Senate Hob Bryan, D-Amory, who also represents a portion of Lee County, agreed with Barton and spoke against and voted against the local option sale tax increase for Lee County. He said every county in the state had a jail or access to a jail that had been funded without the aid of a local option sales tax and questioned why Lee, an affluent county, needed the sales tax increase when others did not.

“If we let Lee County do this, every county and every city will be up here asking for a local option sales tax,” he said.

In addition, Bryan said the sales tax is an unfair tax, forcing low wage earners to spend more of their income on basic items than more affluent people.

He said the county would be asking the low wage earners to pay a larger percentage of their income to finance the jail if the jail was built with sales tax revenue.

McMahan countered that the sales tax is the state’s fairest taxing method.

While the House has a bill to allow Jackson to impose the additional sales tax, no similar legislation has been filed in the Senate. And no senator representing Jackson has endorsed such a proposal.

The bill allowing Lee County the local option sales tax, which needed a three-fifths majority, passed by one vote.
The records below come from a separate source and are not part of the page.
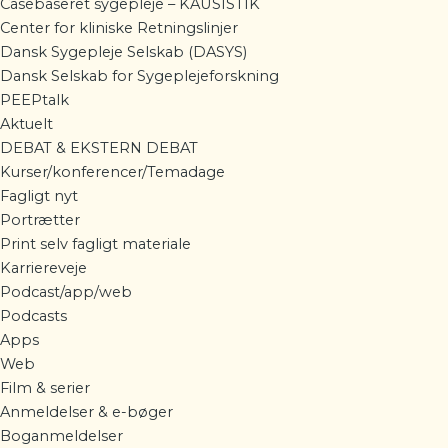
Casebaseret sygepleje – KAUSISTIK
Center for kliniske Retningslinjer
Dansk Sygepleje Selskab (DASYS)
Dansk Selskab for Sygeplejeforskning
PEEPtalk
Aktuelt
DEBAT & EKSTERN DEBAT
Kurser/konferencer/Temadage
Fagligt nyt
Portrætter
Print selv fagligt materiale
Karriereveje
Podcast/app/web
Podcasts
Apps
Web
Film & serier
Anmeldelser & e-bøger
Boganmeldelser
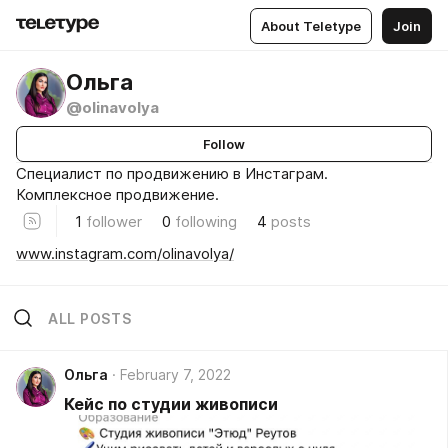
About Teletype
Join
Ольга
@olinavolya
Follow
Специалист по продвижению в Инстаграм.
Комплексное продвижение.
1
follower
0
following
4
posts
www.instagram.com/olinavolya/
ALL POSTS
Ольга
February 7, 2022
Кейс по студии живописи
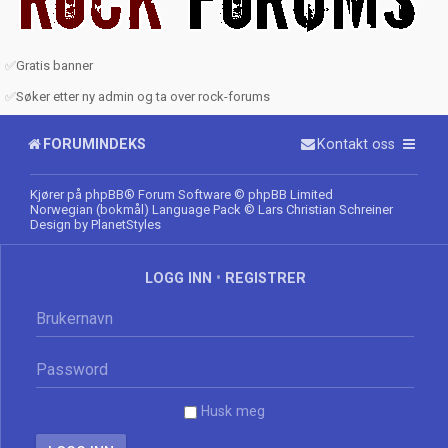
✅
Gratis banner
✅
Søker etter ny admin og ta over rock-forums
FORUMINDEKS
Kontakt oss
Kjører på
phpBB
® Forum Software © phpBB Limited
Norwegian (bokmål) Language Pack
© Lars Christian Schreiner
Design by
PlanetStyles
LOGG INN
•
REGISTRER
Husk meg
And 14 of the senators in the 52-member chamber did not vote or voted present.

None of the five state senators representing the city of Jackson supported their city’s proposed sales tax increase — the chief reason the Senate never considered it.

Four of them met privately with Lt. Gov. Delbert Hosemann on March 12, and none of those senators — Democratic Sens. Sollie Norwood, Hillman Frazier, John Horhn and David Blount — told the lieutenant governor they supported the sales tax increase, according to several of the meeting’s attendees. Sen. Walter Michel, R-Ridgeland, could not attend the meeting but was said to oppose the sales tax increase.

During Wednesday’s final vote on the Lee County sales tax increase, Norwood and Michel voted yes; Frazier voted present; Blount voted no; and Horhn did not vote.